## TAREFA PROPOSTA 1
Traduza para o inglês a seguinte frase do texto sobre as enchentes no Vale do Jaguaribe: "A lâmina máxima alcançada este ano no sangradouro do açude Orós foi de 1,76 m, valor este correspondente a uma vazão de 458 m3/s."
## TAREFA PROPOSTA 2
Reproduza o trecho do texto sobre as enchentes no Vale do Jaguaribe entre "Por Cássio Borges" e "Estado do Ceará.", incluindo essas duas partes.

## TEXTO EXTRAÍDO
Enchentes no Vale do Jaguaribe

Por Cássio Borges

Publicou O POVO, no dia 10/5, que o açude Castanhão já está acumulando 6,4 bilhões de metros cúbicos (m3) de água, sendo sua capacidade máxima de 6,7 bilhões m3. Constatei que a vazão no posto fluviométrico na cidade de Jaguaribe (acima do Castanhão) tinha sido, no dia 11/5, de 1.415 m3/s, a máxima deste ano, estando sendo liberada pelo referido açude 800 m3/s.

Ao tomar conhecimento das informações acima, ocorreu-me traçar um paralelo entre as enchentes atuais no Vale do Jaguaribe com as do ano de 1985, as maiores até então verificadas naquela região do Estado do Ceará.

Ao saber que está entrando na bacia hidráulica do açude Castanhão uma vazão de 1.415 m3/s (a máxima neste ano), imediatamente me questionei qual estaria sendo a vazão com que estaria participando o açude Orós, o qual fica a montante (acima) daquele gigantesco reservatório, que possui uma capacidade de acumulação duas vezes e meia a da Baia de Guanabara, no Rio de Janeiro. Aliás, o açude Castanhão recebe água não apenas das vazões de sangria do açude Orós (25.000 km2) como da bacia do Rio Salgado (19.000 km2), a qual não tem nenhum controle por barragem de grande porte.

A lâmina máxima alcançada este ano no sangradouro do açude Orós foi de 1,76 m, valor este correspondente a uma vazão de 458 m3/s. Portanto, a contribuição do Rio Salgado, para o açude Castanhão, deve ter sido da ordem de 957 m3/s, perfazendo o total de 1.415 m3/s. Esses valores, comparados com os de 1985, me dão a plena convicção de que as atuais enchentes foram bastante inferiores às daquele ano. É suficiente observar que, no dia 3 de maio de 1985, a lâmina máxima alcançada no sangradouro do açude Orós foi de 4,78m (2.200 m3/s), enquanto a atual foi de apenas 1,76m (458 m3/s), como acima foi dito.

Um relato completo sobre as enchentes verificadas no Vale do Rio Jaguaribe, no ano de 1985, consta de um trabalho técnico que apresentei no VI Simpósio Brasileiro de Hidrologia e Recursos Hídricos, realizado em São Paulo, no período de 11 a 14 de novembro daquele ano. Naquele trabalho, denominado “As Enchentes no Vale do Jaguaribe: Dimensões, Frequencia e Alternativas de Controle”, observa-se que as máximas vazões afluentes (que entram no reservatório) registradas na seção do açude Orós foram, em 1974 e 1985, 4.252 m3/s e 4.197 m3/s, sendo suas correspondentes vazões efluentes (que saem do reservatório) 2.675 m3/s e 2.200 m3/s.

## TRECHOS DOS ITENS

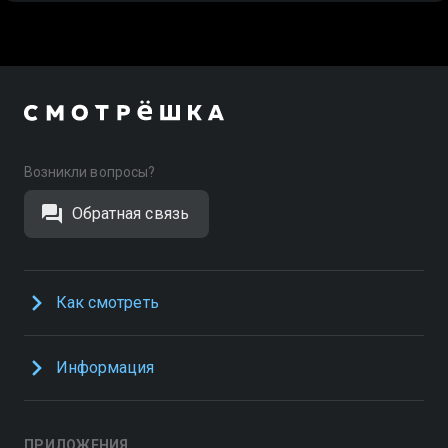
Возникли вопросы?
Обратная связь
Как смотреть
Информация
ПРИЛОЖЕНИЯ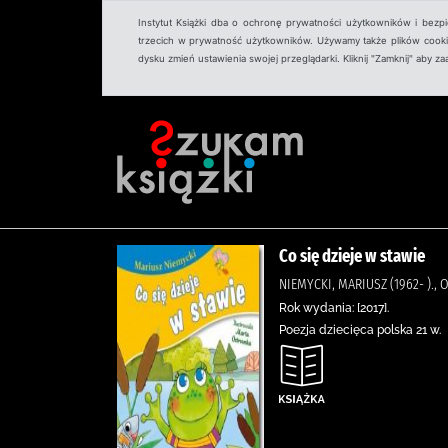
Instytut Książki dba o ochronę prywatności użytkowników i bezp
trzecich w prywatność użytkowników. Używamy także plików cookies
dysku zmień ustawienia swojej przeglądarki. Kliknij "Zamknij" aby z
Co się dzieje w stawie
NIEMYCKI, MARIUSZ (1962- ).,
Rok wydania: [2017].
Poezja dziecięca polska 21 w.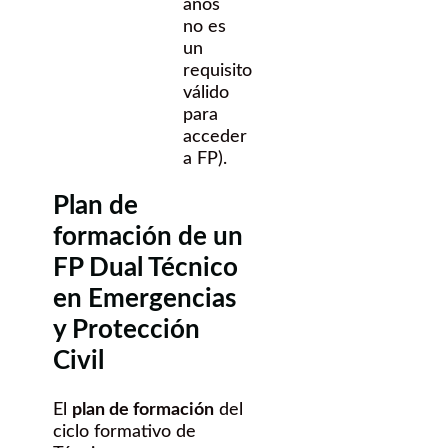
años
no es
un
requisito
válido
para
acceder
a FP).
Plan de
formación de un
FP Dual Técnico
en Emergencias
y Protección
Civil
El
plan de formación
del
ciclo formativo de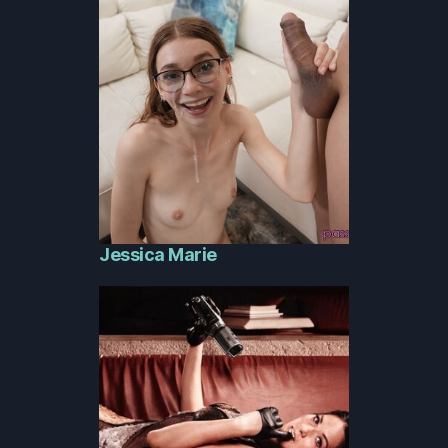
Jessica Marie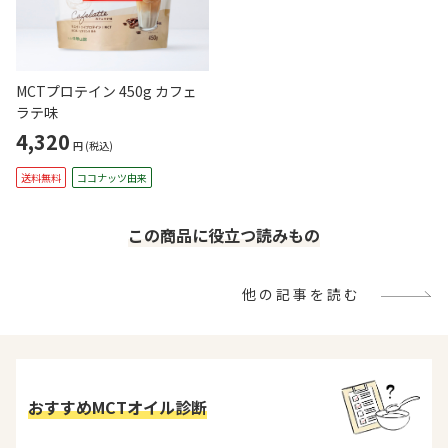
MCTプロテイン 450g カフェ
ラテ味
4,320
円
(税込)
送料無料
ココナッツ由来
この商品に役立つ読みもの
他の記事を読む
おすすめMCTオイル診断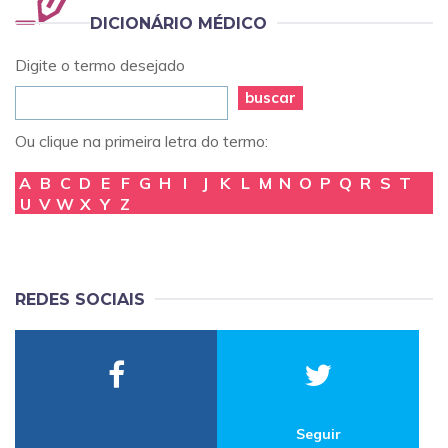
DICIONÁRIO MÉDICO
Digite o termo desejado
buscar
Ou clique na primeira letra do termo:
A
B
C
D
E
F
G
H
I
J
K
L
M
N
O
P
Q
R
S
T
U
V
W
X
Y
Z
REDES SOCIAIS
Seguir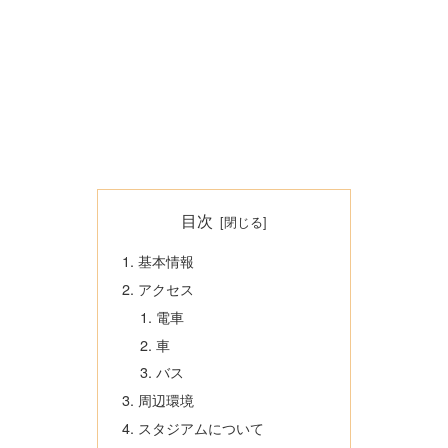
目次
基本情報
アクセス
電車
車
バス
周辺環境
スタジアムについて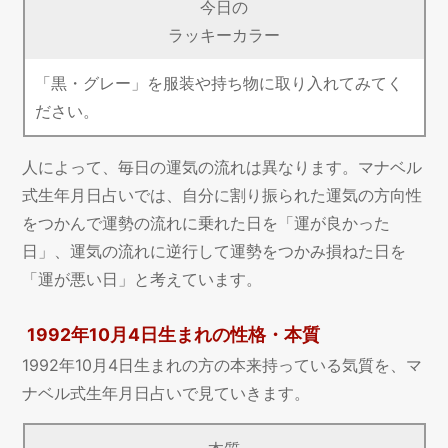
今日の
ラッキーカラー
「黒・グレー」を服装や持ち物に取り入れてみてく
ださい。
人によって、毎日の運気の流れは異なります。マナベル
式生年月日占いでは、自分に割り振られた運気の方向性
をつかんで運勢の流れに乗れた日を「運が良かった
日」、運気の流れに逆行して運勢をつかみ損ねた日を
「運が悪い日」と考えています。
1992年10月4日生まれの性格・本質
1992年10月4日生まれの方の本来持っている気質を、マ
ナベル式生年月日占いで見ていきます。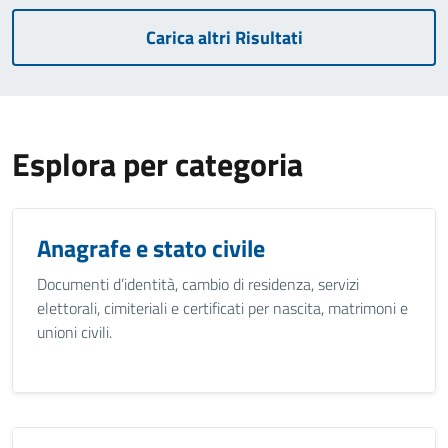
Carica altri Risultati
Esplora per categoria
Anagrafe e stato civile
Documenti d’identità, cambio di residenza, servizi
elettorali, cimiteriali e certificati per nascita, matrimoni e
unioni civili.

## RESPOSTA DA TAREFA 1
The maximum water depth reached this year over the spillway of the Orós reservoir was 1.76 m, a value corresponding to a flow rate of 458 m3/s.

## RESPOSTA DA TAREFA 2
Por Cássio Borges

Publicou O POVO, no dia 10/5, que o açude Castanhão já está acumulando 6,4 bilhões de metros cúbicos (m3) de água, sendo sua capacidade máxima de 6,7 bilhões m3. Constatei que a vazão no posto fluviométrico na cidade de Jaguaribe (acima do Castanhão) tinha sido, no dia 11/5, de 1.415 m3/s, a máxima deste ano, estando sendo liberada pelo referido açude 800 m3/s.

Ao tomar conhecimento das informações acima, ocorreu-me traçar um paralelo entre as enchentes atuais no Vale do Jaguaribe com as do ano de 1985, as maiores até então verificadas naquela região do Estado do Ceará.